La métropole a reçu le premier des 29 véhicules qu’elle a commandés au constructeur espagnol Irizar. Mais pour la suite de la modernisation du réseau, Orléans renonce au tout électrique et poursuivra avec des véhicules hybrides, moins chers.

 Ce nouveau bus électrique entrera en service le 1er mars, et 28 autres autocars identiques seront livrés en fin d'année.
Ce nouveau bus électrique entrera en service le 1er mars, et 28 autres autocars identiques seront livrés en fin d'année. Orléans Metropole

Stationné devant le siège de la métropole à Orléans, le nouveau bus électrique du réseau orléanais a fière allure. « On dirait un tram », s'amuse le vice-président aux transports, Romain Roy, en faisant la visite du véhicule, le premier d'une commande de 29 autocars 100% électrique passée en 2019.

Produit par le constructeur espagnol Irizar, il entrera en service à partir du 1er mars, et les 28 autres le rejoindront en fin d'année, le tout pour une somme de 20,5 millions d'euros. Entre temps, le dépôt de Saint-Jean-de-Braye, dans l'agglomération, va être adapté, pour installer 29 chargeurs qui permettront de recharger les batteries en moins de six heures, avec 220 km d'autonomie.

Cette livraison devait inaugurer la mutation du réseau vers le tout électrique, une première en France. Mais ce choix a été remis en cause après les municipales de juin dernier et l'arrivée aux commandes de nouveaux élus, Serge Grouard à Orléans et Christophe Chaillou à la métropole. Les raisons de ce revirement? Le coût trop élevé du matériel, et l'arrivée probable de nouvelles solutions techniques dans les années à venir.
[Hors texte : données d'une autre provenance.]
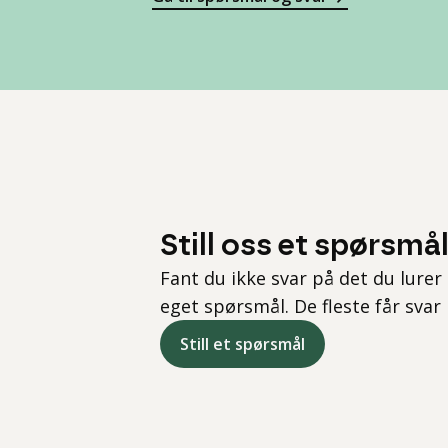
Still oss et spørsmå
Fant du ikke svar på det du lurer 
eget spørsmål. De fleste får svar
Still et spørsmål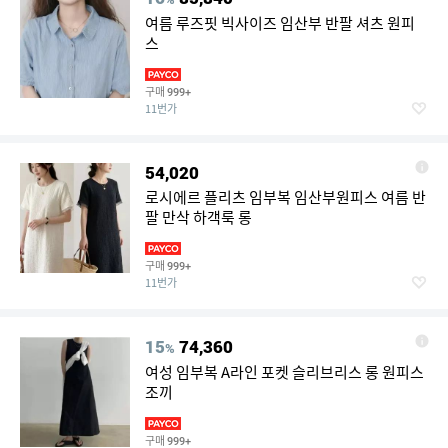
여름 루즈핏 빅사이즈 임산부 반팔 셔츠 원피
스
구매
999+
11번가
54,020
로시에르 플리츠 임부복 임산부원피스 여름 반
팔 만삭 하객룩 롱
구매
999+
11번가
15
74,360
%
여성 임부복 A라인 포켓 슬리브리스 롱 원피스
조끼
구매
999+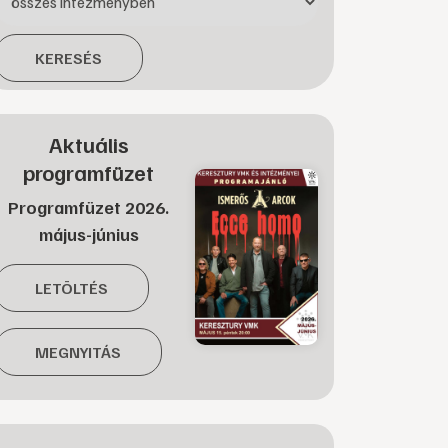
KERESÉS
Aktuális
programfüzet
Programfüzet 2026.
május-június
LETÖLTÉS
MEGNYITÁS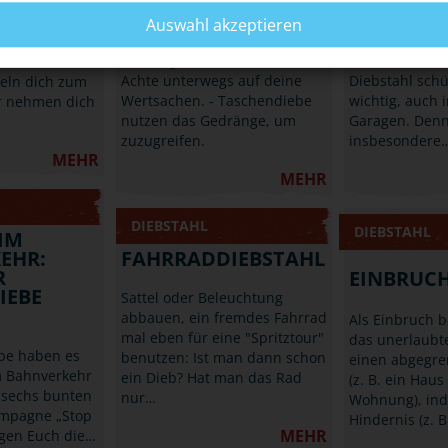
TASCHENDIEBEN
UND GAR
Public Viewing
Auswahl akzeptieren
Gehst Du auch gerne auf
Du kannst Dei
achen auf.
Frühlings- und Volksfeste?
den einfachste
ennen viele
Achte unterwegs auf deine
Diebstahl schü
peln dich zum
Wertsachen. - Taschendiebe
wichtig, auch 
er nehmen dich
nutzen das Gedränge, um
Garagen. Denn
zuzugreifen.
insbesondere
MEHR
MEHR
DIEBSTAHL
DIEBSTAHL
IM
EHR:
FAHRRADDIEBSTAHL
R
EINBRUC
IEBE
Sattel oder Beleuchtung
abbauen, ein fremdes Fahrrad
Als Einbruch 
mal eben für eine "Spritztour"
das unerlaubte
be haben es
benutzen: Ist man dann schon
einen abgegre
m Bahnverkehr
ein Dieb? Hat man das Rad
(z. B. ein Haus
 sechs bunten
nur…
Wohnung), in
mpagne „Stop
Hindernis (z. 
MEHR
igen Euch die…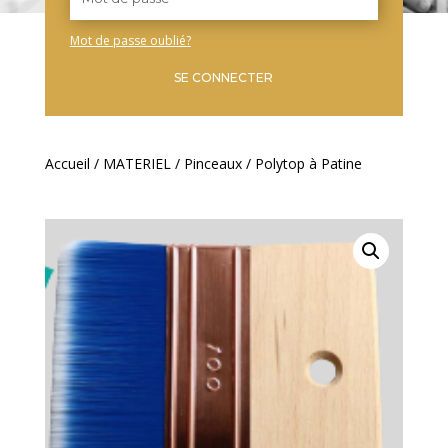
Mot de passe oublié?
SE CONNECTER
Accueil
/
MATERIEL
/
Pinceaux
/ Polytop à Patine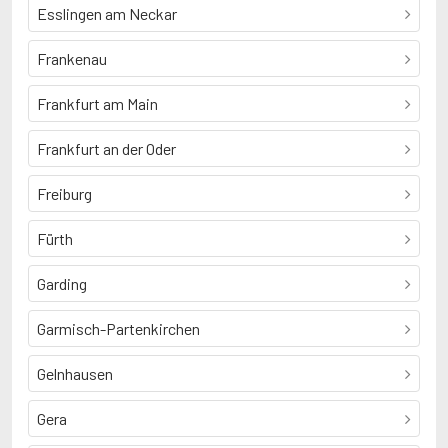
Esslingen am Neckar
Frankenau
Frankfurt am Main
Frankfurt an der Oder
Freiburg
Fürth
Garding
Garmisch-Partenkirchen
Gelnhausen
Gera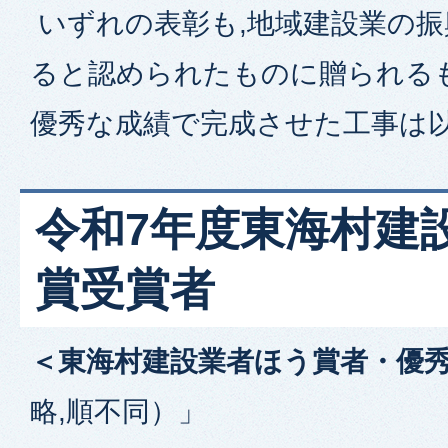
いずれの表彰も,地域建設業の
ると認められたものに贈られるも
優秀な成績で完成させた工事は
令和7年度東海村建
賞受賞者
＜東海村建設業者ほう賞者・優
略,順不同）」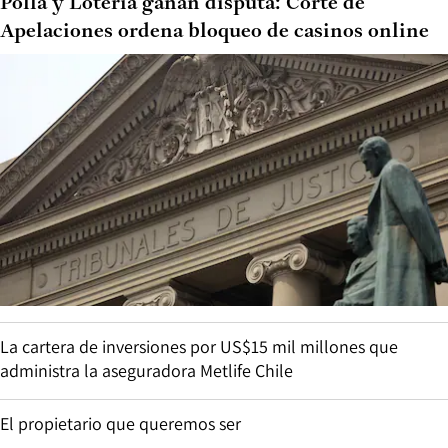
Polla y Lotería ganan disputa: Corte de
Apelaciones ordena bloqueo de casinos online
La cartera de inversiones por US$15 mil millones que
administra la aseguradora Metlife Chile
El propietario que queremos ser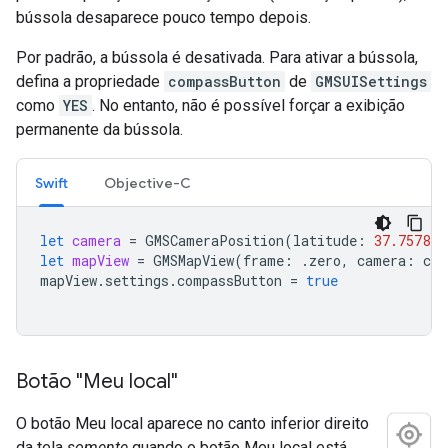
bússola desaparece pouco tempo depois.
Por padrão, a bússola é desativada. Para ativar a bússola,
defina a propriedade
compassButton
de
GMSUISettings
como
YES
. No entanto, não é possível forçar a exibição
permanente da bússola.
Swift
Objective-C
let
camera
=
GMSCameraPosition
(
latitude
:
37.757815
let
mapView
=
GMSMapView
(
frame
:
.
zero
,
camera
:
cam
mapView
.
settings
.
compassButton
=
true
Botão "Meu local"
O botão Meu local aparece no canto inferior direito
da tela
somente
quando o botão Meu local está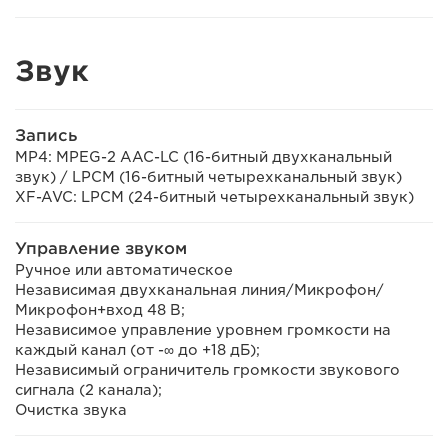
Звук
Запись
MP4: MPEG-2 AAC-LC (16-битный двухканальный
звук) / LPCM (16-битный четырехканальный звук)
XF-AVC: LPCM (24-битный четырехканальный звук)
Управление звуком
Ручное или автоматическое
Независимая двухканальная линия/Микрофон/
Микрофон+вход 48 В;
Независимое управление уровнем громкости на
каждый канал (от -∞ до +18 дБ);
Независимый ограничитель громкости звукового
сигнала (2 канала);
Очистка звука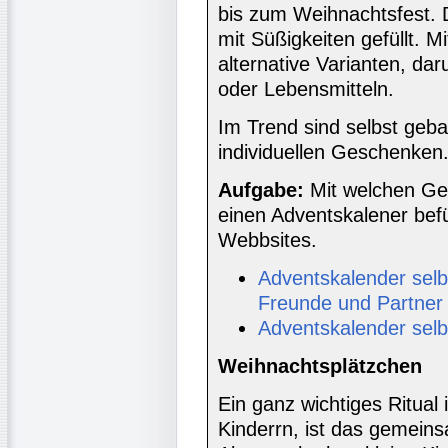
bis zum Weihnachtsfest. D
mit Süßigkeiten gefüllt. Mi
alternative Varianten, da
oder Lebensmitteln.
Im Trend sind selbst geba
individuellen Geschenken
Aufgabe:
Mit welchen Ge
einen Adventskalener befü
Webbsites.
Adventskalender selbs
Freunde und Partner
Adventskalender selb
Weihnachtsplätzchen
Ein ganz wichtiges Ritual 
Kinderrn, ist das gemein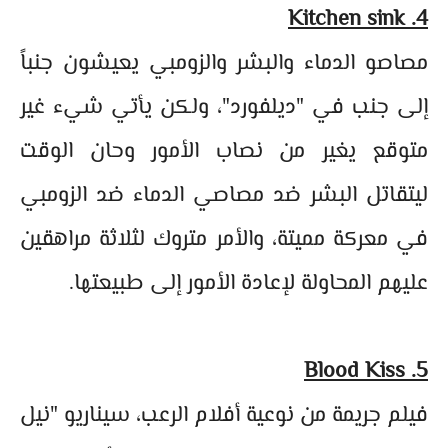
4. Kitchen sink
مصاصو الدماء والبشر والزومبي يعيشون جنباً
إلى جنب في "ديلفورد"، ولكن يأتي شيء غير
متوقع يغير من نصاب الأمور وحان الوقت
ليتقاتل البشر ضد مصاصي الدماء ضد الزومبي
في معركة مميتة، والأمر متروك لثلاثة مراهقين
عليهم المحاولة لإعادة الأمور إلى طبيعتها.
5. Blood Kiss
فيلم جريمة من نوعية أفلام الرعب، سيناريو "نيل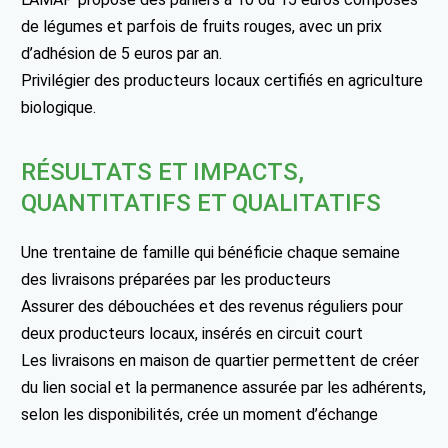
de légumes et parfois de fruits rouges, avec un prix
d’adhésion de 5 euros par an.
Privilégier des producteurs locaux certifiés en agriculture
biologique.
RÉSULTATS ET IMPACTS,
QUANTITATIFS ET QUALITATIFS
Une trentaine de famille qui bénéficie chaque semaine
des livraisons préparées par les producteurs
Assurer des débouchées et des revenus réguliers pour
deux producteurs locaux, insérés en circuit court
Les livraisons en maison de quartier permettent de créer
du lien social et la permanence assurée par les adhérents,
selon les disponibilités, crée un moment d’échange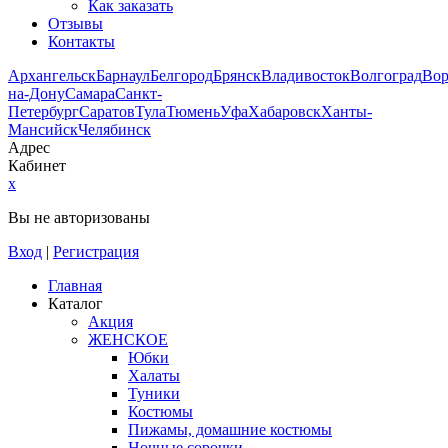
Как заказать
Отзывы
Контакты
Архангельск
Барнаул
Белгород
Брянск
Владивосток
Волгоград
Во
на-Дону
Самара
Санкт-
Петербург
Саратов
Тула
Тюмень
Уфа
Хабаровск
Ханты-
Мансийск
Челябинск
Адрес
Кабинет
x
Вы не авторизованы
Вход
|
Регистрация
Главная
Каталог
Акция
ЖЕНСКОЕ
Юбки
Халаты
Туники
Костюмы
Пижамы, домашние костюмы
Ночные сорочки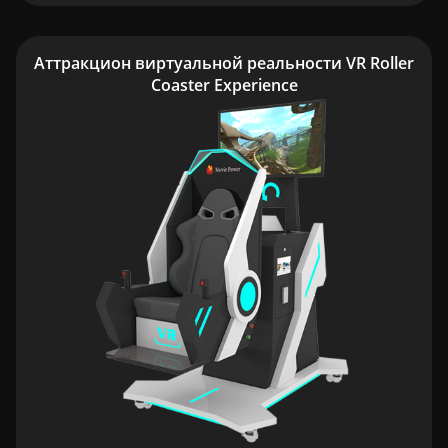
Аттракцион виртуальной реальности VR Roller
Coaster Experience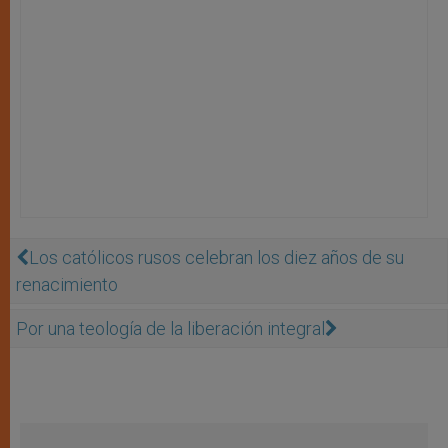
Los católicos rusos celebran los diez años de su
renacimiento
Por una teología de la liberación integral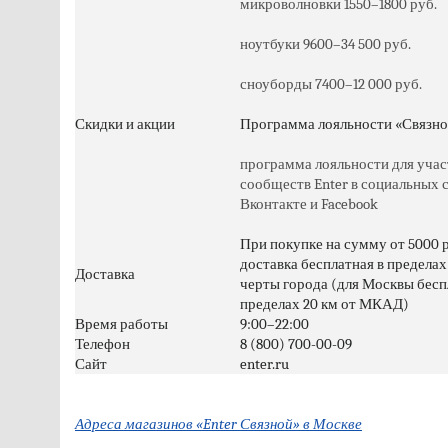
микроволновки 1550–1800 руб.
ноутбуки 9600–34 500 руб.
сноуборды 7400–12 000 руб.
Скидки и акции
Программа лояльности «Связно
программа лояльности для учас
сообществ Enter в социальных 
Вконтакте и Facebook
При покупке на сумму от 5000 
доставка бесплатная в пределах
Доставка
черты города (для Москвы бесп
пределах 20 км от МКАД)
Время работы
9:00–22:00
Телефон
8 (800) 700-00-09
Сайт
enter.ru
Адреса магазинов «Enter Связной» в Москве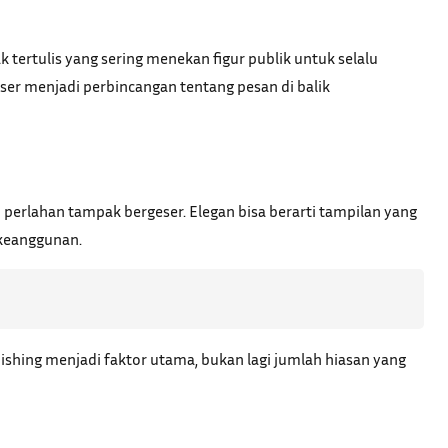
k tertulis yang sering menekan figur publik untuk selalu
eser menjadi perbincangan tentang pesan di balik
perlahan tampak bergeser. Elegan bisa berarti tampilan yang
 keanggunan.
shing menjadi faktor utama, bukan lagi jumlah hiasan yang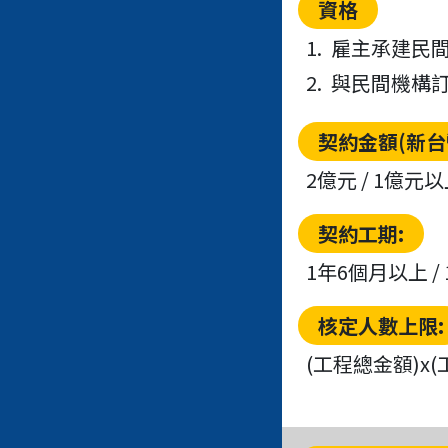
資格
1.
雇主承建民
2.
與民間機構
契約金額(新台幣
2億元 / 1億
契約工期:
1年6個月以上 /
核定人數上限:
(工程總金額)x(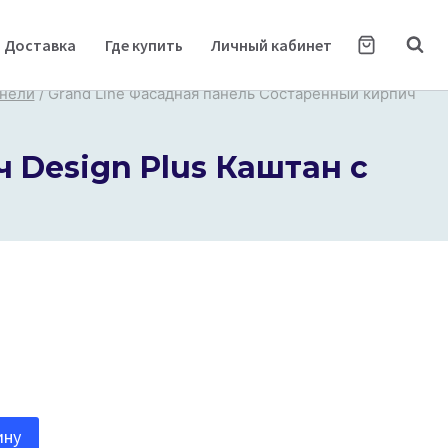
Доставка
Где купить
Личный кабинет
анели
/
Grand Line Фасадная панель Состаренный кирпич
 Design Plus Каштан с
ину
Les autocars hybrides seront moins chers

La métropole, qui doit remplacer en urgence une trentaine d'autocars supplémentaires d'ici à la fin de l'année, a décidé, pour cette nouvelle commande, de se tourner vers des autocars hybrides qui sont moins chers. Un investissement de l'ordre de 12 millions d'euros a été inscrit au budget 2021, et le choix du matériel devrait être finalisé très prochainement.

« Nous allons aller vers un mix énergétique, il nous faut concilier économie et écologie, et la priorité, c'est le bon fonctionnement du réseau et l'absence de retard», justifie le patron de la métropole. Actuellement, la flotte de bus compte 170 véhicules, dont 80% doivent être renouvelés d'ici à la fin du mandat, et certains commencent vraiment à dater, puisque les plus anciens ont été mis en service en 1999.